George kazał usiąść mi na krześle, a następnie sam ukucnął przy mnie. Fred opierał się o blat jednego z czterech stołów i lustrował mnie wzrokiem.
- Mniemam, że Remus wcale mnie nie wołał - prychnęłam pogardliwie.
- Jakbyś zgadła.
- Po co po mnie przyszliście? - rzuciłam z rosnącą irytacją.
- Skończyliśmy II Mapę Huncwotów - odparł Fred przyciszonym głosem.
- I przez ten fakt postanowiliście mnie wyprowadzić z imprezy?
- Nie rozumiesz - stwierdził kpiąco George, cały czas mocno trzymając mój nadgarstek. - II Mapa jest ulepszeniem pierwszej. Widać na niej każdego bez różnicy czy rzucił na siebie zaklęcie nienanoszalności czy też jest martwy! Wszystkich!
- I co z tego? - spytałam, po chwili jakby rozumiejąc. - Widzieliście na mapie Blacka? - rzuciłam z nadzieją.
- Nie Blacka! Widzieliśmy ciebie - odparł chłopak.
- Cóż za osiągnięcie.
- Nadal nie rozumiesz - stwierdził. - Ulepszyliśmy ją. Dzięki niej widać, czy ktoś teraz siedzi, leży, biegnie... wszystko! Dzięki niej widzimy, jak kto się teraz czuje w Hogwarcie!
- Obserwowaliście mnie... - zaczęłam z zaskoczeniem.
- Twoje imię zmieniło kolor na czerwień. Według naszej legendy to oznacza ból i cierpienie. Suzanne, co się z tobą dzieje ostatnio? - spytał z troską.

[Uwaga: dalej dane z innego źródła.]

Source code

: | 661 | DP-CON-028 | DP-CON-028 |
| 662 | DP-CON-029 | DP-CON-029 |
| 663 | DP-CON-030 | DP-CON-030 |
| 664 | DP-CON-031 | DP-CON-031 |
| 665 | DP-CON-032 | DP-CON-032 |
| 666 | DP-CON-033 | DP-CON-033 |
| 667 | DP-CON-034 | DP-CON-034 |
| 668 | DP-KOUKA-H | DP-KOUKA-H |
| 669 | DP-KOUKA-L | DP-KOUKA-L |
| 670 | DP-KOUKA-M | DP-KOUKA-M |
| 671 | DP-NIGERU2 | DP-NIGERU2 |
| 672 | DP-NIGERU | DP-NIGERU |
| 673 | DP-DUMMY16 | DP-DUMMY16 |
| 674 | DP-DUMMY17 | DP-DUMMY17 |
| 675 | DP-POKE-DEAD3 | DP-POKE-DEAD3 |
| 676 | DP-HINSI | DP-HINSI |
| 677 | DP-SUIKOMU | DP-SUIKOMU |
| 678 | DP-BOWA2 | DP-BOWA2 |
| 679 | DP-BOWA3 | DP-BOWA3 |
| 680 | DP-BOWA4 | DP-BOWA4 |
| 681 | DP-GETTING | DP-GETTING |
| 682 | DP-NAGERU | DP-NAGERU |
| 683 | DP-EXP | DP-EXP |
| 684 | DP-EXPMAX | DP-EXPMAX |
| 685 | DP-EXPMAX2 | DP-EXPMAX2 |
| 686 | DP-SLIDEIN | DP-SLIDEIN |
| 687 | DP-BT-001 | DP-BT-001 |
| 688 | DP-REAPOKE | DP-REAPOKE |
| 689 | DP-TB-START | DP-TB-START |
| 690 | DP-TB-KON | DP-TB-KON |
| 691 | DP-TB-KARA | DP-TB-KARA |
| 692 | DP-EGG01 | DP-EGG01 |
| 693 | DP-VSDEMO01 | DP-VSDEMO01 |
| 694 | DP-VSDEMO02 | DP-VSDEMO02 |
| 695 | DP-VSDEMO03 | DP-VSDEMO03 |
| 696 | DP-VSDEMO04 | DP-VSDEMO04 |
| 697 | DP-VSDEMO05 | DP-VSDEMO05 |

- Nic się nie dzieje. - Wyrwałam się z jego uścisku i wstałam. Gdy zaczęłam zmierzać w kierunku wyjścia, jego brat złapał mnie za lewe ramię. Syknęłam z bólu, przez co Fred momentalnie mnie puścił.
Odwróciłam się niepewnie do bliźniaków. Jak dziecko złapane na kradzieży lizaka.
- Co się dzieje, Suzanne? - spytał George, a w jego oczach krzątała się troska. - Może i kłócimy się ostatnimi czasy, ale cały czas jesteś dla nas ważna!
Nie miałam odwagi im powiedzieć prawdy. Jednak wtedy dotarł do mnie metaliczny zapach krwi.
Spojrzałam instynktownie na swoje ramię. Przez biały rękaw sukienki Angeliny przebijała się szkarłatna stróżka krwi.
- Wiecie, co się dzieje? - rzuciłam wrogo. - Wszystko się pieprzy! - warknęłam i trzymając się za ramię, wybiegłam z pomieszczenia.
Nie byłam goniona przez bliźniaków. Pewnie uznali, że byłoby to bezsensowne. Nie powiedziałabym im niczego więcej, a poza tym wszystko widzieli na tej cholernej mapie!